Oggi è il giorno di Alberto Stasi, principale imputato per l’omicidio di Garlasco, accusato di aver ucciso la sua fidanzata, Chiara Poggi, di soli 26 anni, il 13 agosto del 2007. Oggi è un giorno molto importante: si deciderà se dar vita a nuove analisi sui reperti oppure si arriverà, direttamente, alla sen­tenza di secondo grado. Stasi è stato assolto in primo grado dall’omicidio con la vecchia formula dell’insufficienza di prove. Ma, ad oggi, l’ex studente della Bocconi rimane il principale indagato per il giallo di Garlasco: su di lui gravano indizi, ma non prove. E, in più, gli indizi sono anche troppo deboli: è per questo che stati è stato assolto in primo grado. I suddetti indizi però  se ana­lizzati nuova­mente come ri­chiesto dalla Procura genera­le e dalla parte civile, potreb­bero, in sede di Corte d’Assise d’Appello, fare in­vertire la rotta, e determinare la sua condanna. E la condanna, quella richiesta dal procuratore generale di Mi­lano Laura Barbaini è davvero lunga: il procuratore ha infatti chiesto 30 anni di carcere per l’ex fidanzato della vittima, accusato di omicidio volonta­rio aggravato dalla crudeltà.La pubblica accusa afferma che sarebbe stato lui, quella mattina di agosto di ormai 4 anni fa, ad entrare in quella villetta di Garlasco, dove Chiara era da sola: in quei giorni il resto della famiglia era in montagna. L’accusa sostiene che sia stato Stasi ad aggredire la sua fidanzata, con ferocia inaudita utilizzando un oggetto contundente mai ritrovato, e a scaraventarla or­mai priva di sensi lungo che scale che portavano alla canti­na. Probabilmente, come spiega sempre l’accusa, quello di Garlasco è un omicidio premeditato la sera prima, quando la coppia avrebbe avuto un’accesa discussione. La pubblica accusa in aula ha sostenuto che Alberto Stasi dopo avere ucciso Chiara, voleva sbarazzarsi del suo corpo, e allora l’ha scaraventato in cantina, perché quel corpo era il simbolo di un ostacolo fra sé e qualcos’altro. Il movente di quell’atroce de­litto, secondo inquirenti e Procura, non sarebbe ancora stato identificato con certez­za.

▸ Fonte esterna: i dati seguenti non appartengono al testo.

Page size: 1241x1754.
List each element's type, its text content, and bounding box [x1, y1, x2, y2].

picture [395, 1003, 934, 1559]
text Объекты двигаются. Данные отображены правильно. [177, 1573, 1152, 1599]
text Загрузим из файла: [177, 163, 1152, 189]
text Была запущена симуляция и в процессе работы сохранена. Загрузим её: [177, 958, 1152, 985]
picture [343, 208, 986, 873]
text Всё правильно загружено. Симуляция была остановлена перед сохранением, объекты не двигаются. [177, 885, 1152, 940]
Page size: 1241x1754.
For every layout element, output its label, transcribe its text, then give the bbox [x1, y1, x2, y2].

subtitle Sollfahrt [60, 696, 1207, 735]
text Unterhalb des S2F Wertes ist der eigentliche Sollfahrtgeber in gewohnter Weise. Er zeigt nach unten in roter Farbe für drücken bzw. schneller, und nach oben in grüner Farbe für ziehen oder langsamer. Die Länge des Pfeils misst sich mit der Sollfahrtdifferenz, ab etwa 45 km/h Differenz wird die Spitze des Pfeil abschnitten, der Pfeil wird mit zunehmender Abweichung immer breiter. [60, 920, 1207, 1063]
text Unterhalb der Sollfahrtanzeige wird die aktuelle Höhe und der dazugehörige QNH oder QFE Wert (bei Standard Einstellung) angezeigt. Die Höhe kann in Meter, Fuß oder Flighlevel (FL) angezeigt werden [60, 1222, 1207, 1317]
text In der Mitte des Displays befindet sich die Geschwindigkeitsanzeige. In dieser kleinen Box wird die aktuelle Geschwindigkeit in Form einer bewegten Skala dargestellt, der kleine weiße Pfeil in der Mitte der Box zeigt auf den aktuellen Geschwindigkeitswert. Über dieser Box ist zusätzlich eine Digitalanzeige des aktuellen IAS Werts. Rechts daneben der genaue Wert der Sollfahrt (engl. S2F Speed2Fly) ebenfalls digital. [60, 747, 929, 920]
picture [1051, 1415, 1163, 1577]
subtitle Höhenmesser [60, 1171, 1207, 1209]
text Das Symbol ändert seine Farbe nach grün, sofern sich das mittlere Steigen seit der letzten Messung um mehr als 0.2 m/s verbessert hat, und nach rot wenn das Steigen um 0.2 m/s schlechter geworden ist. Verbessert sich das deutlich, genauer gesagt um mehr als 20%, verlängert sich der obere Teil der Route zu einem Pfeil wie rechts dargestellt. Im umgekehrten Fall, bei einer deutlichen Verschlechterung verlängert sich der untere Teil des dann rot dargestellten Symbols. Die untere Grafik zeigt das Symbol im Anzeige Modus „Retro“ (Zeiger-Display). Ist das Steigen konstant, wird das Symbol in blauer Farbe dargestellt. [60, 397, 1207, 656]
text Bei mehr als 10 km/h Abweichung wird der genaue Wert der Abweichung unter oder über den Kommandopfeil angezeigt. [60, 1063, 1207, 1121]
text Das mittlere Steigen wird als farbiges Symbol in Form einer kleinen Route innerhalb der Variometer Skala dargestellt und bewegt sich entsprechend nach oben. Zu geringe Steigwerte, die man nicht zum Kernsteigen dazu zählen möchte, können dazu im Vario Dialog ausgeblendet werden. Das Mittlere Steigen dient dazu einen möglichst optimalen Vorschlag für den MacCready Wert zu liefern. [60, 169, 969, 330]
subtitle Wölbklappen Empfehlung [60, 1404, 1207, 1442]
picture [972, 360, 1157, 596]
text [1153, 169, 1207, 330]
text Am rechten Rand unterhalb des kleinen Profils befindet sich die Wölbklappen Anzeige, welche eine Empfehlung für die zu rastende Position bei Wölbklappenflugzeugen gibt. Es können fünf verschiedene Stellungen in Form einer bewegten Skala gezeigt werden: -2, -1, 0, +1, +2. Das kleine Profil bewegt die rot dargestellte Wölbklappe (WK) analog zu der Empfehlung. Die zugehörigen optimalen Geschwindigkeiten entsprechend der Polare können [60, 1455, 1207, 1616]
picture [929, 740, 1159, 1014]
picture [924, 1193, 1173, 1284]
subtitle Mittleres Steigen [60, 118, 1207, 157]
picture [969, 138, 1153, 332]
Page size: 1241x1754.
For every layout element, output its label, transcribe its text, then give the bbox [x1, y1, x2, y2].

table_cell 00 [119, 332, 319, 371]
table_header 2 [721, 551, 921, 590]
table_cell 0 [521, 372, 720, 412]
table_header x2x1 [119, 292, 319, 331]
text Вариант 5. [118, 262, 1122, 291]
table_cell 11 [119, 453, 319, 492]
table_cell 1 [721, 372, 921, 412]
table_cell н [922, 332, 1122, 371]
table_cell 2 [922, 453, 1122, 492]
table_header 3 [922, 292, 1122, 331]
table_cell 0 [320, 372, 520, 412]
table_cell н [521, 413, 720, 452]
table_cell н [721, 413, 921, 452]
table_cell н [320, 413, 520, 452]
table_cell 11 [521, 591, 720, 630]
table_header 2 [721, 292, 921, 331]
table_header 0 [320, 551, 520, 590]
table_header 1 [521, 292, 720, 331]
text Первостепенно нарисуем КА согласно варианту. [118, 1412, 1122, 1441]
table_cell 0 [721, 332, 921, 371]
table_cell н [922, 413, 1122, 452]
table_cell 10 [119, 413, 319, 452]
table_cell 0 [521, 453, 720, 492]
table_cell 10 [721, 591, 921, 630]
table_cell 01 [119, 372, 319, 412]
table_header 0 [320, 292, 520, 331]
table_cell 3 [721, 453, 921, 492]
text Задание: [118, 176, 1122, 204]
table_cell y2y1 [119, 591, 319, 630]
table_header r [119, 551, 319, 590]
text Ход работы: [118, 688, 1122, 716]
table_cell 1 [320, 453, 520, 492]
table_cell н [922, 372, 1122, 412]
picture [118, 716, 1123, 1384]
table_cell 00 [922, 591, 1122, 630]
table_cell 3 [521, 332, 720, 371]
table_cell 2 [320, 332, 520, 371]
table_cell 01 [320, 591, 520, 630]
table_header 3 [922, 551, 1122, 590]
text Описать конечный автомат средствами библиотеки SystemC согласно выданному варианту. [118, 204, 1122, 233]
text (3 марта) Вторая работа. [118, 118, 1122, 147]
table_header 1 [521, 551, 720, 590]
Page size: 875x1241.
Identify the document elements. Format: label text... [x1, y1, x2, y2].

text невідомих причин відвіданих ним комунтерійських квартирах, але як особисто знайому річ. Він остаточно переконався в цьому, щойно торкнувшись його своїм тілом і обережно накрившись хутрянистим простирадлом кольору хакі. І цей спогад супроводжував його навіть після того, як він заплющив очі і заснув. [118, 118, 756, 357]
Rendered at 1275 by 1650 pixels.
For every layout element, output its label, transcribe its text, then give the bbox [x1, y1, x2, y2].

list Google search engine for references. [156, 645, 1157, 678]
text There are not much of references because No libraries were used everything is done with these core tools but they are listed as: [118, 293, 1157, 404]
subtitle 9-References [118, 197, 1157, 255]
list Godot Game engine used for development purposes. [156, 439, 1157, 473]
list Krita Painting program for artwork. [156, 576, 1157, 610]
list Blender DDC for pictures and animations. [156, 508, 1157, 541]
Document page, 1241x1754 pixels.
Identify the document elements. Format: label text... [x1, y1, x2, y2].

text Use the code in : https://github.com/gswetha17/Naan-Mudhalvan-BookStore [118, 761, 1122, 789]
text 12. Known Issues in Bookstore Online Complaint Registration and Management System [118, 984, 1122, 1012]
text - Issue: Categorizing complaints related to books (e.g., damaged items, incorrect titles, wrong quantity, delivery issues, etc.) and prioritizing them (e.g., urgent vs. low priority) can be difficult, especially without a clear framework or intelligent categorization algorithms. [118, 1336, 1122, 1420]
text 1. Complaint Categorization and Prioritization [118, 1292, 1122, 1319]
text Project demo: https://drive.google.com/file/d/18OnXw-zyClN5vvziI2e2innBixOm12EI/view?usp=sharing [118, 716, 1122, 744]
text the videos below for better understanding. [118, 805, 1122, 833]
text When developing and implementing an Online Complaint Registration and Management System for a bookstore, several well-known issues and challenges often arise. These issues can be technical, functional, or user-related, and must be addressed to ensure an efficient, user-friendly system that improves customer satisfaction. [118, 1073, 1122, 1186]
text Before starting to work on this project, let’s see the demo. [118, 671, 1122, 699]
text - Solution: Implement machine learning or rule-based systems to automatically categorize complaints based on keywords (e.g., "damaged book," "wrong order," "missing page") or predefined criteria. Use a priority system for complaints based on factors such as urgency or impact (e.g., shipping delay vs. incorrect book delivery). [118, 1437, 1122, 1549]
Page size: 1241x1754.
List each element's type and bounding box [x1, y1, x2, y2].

Gli investigatori tengono in considerazione anche uno scambio di sms fra Stasi e due sue amici, due giorni prima della morte di Chiara. In particolare, l’sms considerato più importante sarebbe quello inviato da Al­berto alle due di notte fra il 12 e il 13 agosto. Secondo il procuratore generale, Stasi avrebbe segnalato al suo ami­co del cuore “un’emergen­za”.